Speaker
Description
We present a data-driven analysis of the resonant S-wave $\pi\pi \to \pi\pi$ and $\pi K \to \pi K$ reactions using the partial-wave dispersion relation. The contributions from the left-hand cuts are accounted for in a model-independent way using the Taylor expansion in a suitably constructed conformal variable. The fits are performed to experimental and lattice data as well as Roy analyses. For the $\pi\pi$ scattering we present both a single- and coupled-channel analysis by including additionally the $K\bar{K}$ channel. For the latter the central result is the Omn`es matrix, which is consistent with the most recent Roy and Roy-Steiner results on $\pi\pi \to \pi\pi$ and $\pi\pi \to K\bar{K}$, respectively.

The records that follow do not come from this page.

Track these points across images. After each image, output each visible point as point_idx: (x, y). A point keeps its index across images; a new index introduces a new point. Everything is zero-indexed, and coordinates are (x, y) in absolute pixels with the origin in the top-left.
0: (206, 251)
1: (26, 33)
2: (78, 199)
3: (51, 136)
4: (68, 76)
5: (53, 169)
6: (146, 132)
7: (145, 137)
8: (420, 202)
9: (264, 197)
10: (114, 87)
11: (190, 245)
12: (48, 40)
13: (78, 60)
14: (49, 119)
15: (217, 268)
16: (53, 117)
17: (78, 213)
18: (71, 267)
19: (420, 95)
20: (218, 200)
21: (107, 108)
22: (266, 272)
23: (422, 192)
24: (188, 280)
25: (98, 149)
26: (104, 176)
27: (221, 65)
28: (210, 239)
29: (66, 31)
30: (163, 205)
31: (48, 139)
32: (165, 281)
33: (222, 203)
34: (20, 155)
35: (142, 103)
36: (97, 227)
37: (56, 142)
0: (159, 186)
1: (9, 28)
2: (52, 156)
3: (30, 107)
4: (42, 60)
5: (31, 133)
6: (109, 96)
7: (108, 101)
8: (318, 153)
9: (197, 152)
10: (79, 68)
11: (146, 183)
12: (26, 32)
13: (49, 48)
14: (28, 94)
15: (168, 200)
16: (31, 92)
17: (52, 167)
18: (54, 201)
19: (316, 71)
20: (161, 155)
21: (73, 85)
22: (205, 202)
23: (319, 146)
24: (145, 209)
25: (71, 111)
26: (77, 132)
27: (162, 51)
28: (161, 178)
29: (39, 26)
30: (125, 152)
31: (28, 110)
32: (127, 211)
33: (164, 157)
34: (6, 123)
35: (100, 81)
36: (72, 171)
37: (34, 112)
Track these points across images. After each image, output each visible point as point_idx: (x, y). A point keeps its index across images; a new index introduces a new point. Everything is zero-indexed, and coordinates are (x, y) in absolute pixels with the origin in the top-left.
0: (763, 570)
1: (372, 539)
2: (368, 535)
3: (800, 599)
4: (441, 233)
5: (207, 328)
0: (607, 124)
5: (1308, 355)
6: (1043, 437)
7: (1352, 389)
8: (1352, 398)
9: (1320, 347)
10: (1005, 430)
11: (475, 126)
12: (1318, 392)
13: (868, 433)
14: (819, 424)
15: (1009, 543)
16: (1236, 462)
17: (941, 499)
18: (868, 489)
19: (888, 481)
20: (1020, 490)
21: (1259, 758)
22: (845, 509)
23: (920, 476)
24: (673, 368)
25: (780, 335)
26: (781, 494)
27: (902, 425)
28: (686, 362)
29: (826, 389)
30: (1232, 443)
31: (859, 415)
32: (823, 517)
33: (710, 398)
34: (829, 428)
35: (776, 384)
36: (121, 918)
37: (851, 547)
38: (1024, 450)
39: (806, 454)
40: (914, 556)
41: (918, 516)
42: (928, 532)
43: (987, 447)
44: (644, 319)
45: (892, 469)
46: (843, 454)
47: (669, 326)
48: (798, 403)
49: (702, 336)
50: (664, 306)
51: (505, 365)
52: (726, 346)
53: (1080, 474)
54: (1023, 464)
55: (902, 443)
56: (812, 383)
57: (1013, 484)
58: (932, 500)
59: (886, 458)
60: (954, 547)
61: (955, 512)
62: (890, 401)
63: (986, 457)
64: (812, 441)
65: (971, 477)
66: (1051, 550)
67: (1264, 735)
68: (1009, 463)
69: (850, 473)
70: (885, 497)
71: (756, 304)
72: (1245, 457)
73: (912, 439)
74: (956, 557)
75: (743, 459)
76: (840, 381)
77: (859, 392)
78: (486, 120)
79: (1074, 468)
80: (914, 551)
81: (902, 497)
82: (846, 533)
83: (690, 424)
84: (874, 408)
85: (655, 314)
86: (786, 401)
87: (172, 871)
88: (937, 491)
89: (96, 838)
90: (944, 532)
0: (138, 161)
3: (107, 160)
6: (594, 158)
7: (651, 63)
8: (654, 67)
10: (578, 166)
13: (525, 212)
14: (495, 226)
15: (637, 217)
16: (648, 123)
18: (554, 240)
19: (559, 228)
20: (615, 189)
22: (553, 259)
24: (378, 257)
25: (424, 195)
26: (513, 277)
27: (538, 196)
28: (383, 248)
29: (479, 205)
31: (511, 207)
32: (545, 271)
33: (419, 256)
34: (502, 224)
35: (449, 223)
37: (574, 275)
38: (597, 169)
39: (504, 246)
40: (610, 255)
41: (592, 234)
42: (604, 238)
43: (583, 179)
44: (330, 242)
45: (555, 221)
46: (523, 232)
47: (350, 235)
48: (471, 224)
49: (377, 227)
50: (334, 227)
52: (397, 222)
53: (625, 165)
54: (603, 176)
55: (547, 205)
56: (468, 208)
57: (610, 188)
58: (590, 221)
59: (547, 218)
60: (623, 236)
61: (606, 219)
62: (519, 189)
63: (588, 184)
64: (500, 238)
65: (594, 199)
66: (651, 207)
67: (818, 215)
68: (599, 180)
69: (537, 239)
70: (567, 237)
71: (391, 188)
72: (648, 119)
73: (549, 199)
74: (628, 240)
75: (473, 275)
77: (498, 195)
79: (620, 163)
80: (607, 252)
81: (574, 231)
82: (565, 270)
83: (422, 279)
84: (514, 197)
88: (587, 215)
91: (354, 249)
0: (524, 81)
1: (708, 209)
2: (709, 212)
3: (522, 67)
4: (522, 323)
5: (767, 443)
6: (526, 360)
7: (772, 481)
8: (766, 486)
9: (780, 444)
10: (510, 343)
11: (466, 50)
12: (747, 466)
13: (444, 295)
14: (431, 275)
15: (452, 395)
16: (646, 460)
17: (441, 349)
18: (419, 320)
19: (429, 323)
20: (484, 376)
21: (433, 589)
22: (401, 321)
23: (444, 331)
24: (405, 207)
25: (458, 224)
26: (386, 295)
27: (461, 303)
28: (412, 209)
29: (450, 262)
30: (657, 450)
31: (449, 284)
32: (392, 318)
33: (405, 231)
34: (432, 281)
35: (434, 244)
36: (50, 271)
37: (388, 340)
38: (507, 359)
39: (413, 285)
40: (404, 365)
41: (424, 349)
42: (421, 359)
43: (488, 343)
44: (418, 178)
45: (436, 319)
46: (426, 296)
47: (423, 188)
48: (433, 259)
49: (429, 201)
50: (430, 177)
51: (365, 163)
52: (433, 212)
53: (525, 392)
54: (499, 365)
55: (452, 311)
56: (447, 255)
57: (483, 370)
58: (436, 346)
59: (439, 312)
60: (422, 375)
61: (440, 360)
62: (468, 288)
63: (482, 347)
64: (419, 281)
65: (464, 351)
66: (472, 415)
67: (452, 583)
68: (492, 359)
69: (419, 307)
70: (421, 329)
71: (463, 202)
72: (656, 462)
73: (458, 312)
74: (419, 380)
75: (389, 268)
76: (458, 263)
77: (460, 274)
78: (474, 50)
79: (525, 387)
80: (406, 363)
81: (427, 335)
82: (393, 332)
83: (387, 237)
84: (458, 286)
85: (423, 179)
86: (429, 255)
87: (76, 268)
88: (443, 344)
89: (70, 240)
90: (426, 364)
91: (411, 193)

By the analytic continuation to the complex plane, we found poles associated with the lightest scalar resonances $\sigma/f_0(500)$, $f_0(980)$, and $\kappa/K_0^*(700)$ for the physical pion mass value and in the case of $\sigma/f_0(500)$, $\kappa/K_0^*(700)$ also for unphysical pion mass values. The obtained Omn`es functions are used for the description of the double-virtual photon-photon scattering to two pions up to 1.5 GeV.